● **What you are asked to do**
Copy out each entry precisely; no image belongs in the result.

Data under study START

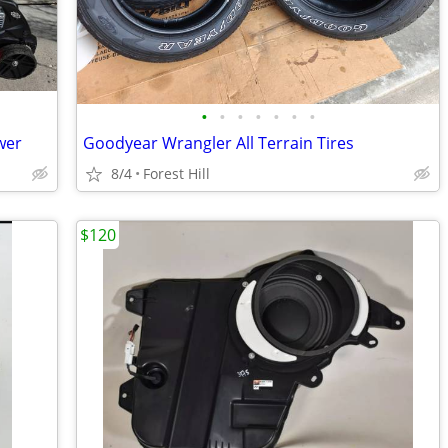
•
•
•
•
•
•
•
wer
Goodyear Wrangler All Terrain Tires
8/4
Forest Hill
$120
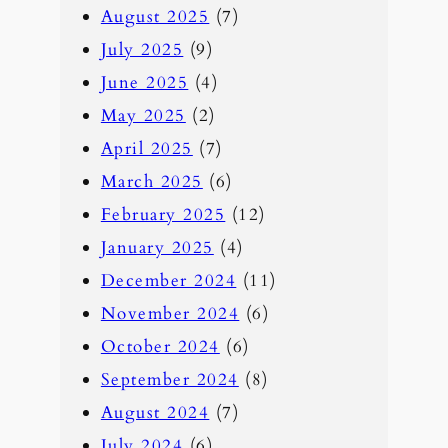
August 2025
(7)
July 2025
(9)
June 2025
(4)
May 2025
(2)
April 2025
(7)
March 2025
(6)
February 2025
(12)
January 2025
(4)
December 2024
(11)
November 2024
(6)
October 2024
(6)
September 2024
(8)
August 2024
(7)
July 2024
(6)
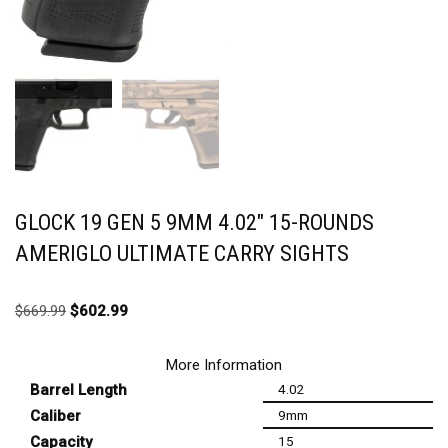
GLOCK 19 GEN 5 9MM 4.02″ 15-ROUNDS
AMERIGLO ULTIMATE CARRY SIGHTS
$
669.99
$
602.99
More Information
Barrel Length
4.02
Caliber
9mm
Capacity
15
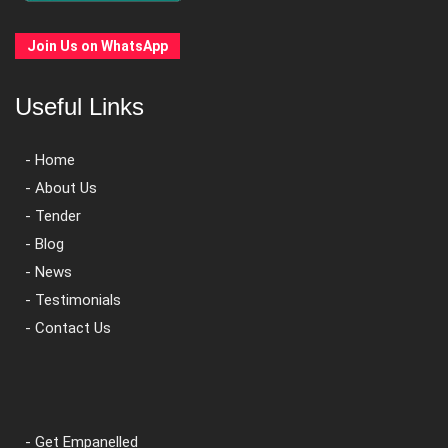
Join Us on WhatsApp
Useful Links
- Home
- About Us
- Tender
- Blog
- News
- Testimonials
- Contact Us
- Get Empanelled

Data under study END

● **Written solution**
•
•
•
•
•
•
•
wer
Goodyear Wrangler All Terrain Tires
8/4
Forest Hill
$120
August 2025
(7)
July 2025
(9)
June 2025
(4)
May 2025
(2)
April 2025
(7)
March 2025
(6)
February 2025
(12)
January 2025
(4)
December 2024
(11)
November 2024
(6)
October 2024
(6)
September 2024
(8)
August 2024
(7)
July 2024
(6)
GLOCK 19 GEN 5 9MM 4.02″ 15-ROUNDS
AMERIGLO ULTIMATE CARRY SIGHTS
$
669.99
$
602.99
More Information
Barrel Length
4.02
Caliber
9mm
Capacity
15
Join Us on WhatsApp
Useful Links
- Home
- About Us
- Tender
- Blog
- News
- Testimonials
- Contact Us
- Get Empanelled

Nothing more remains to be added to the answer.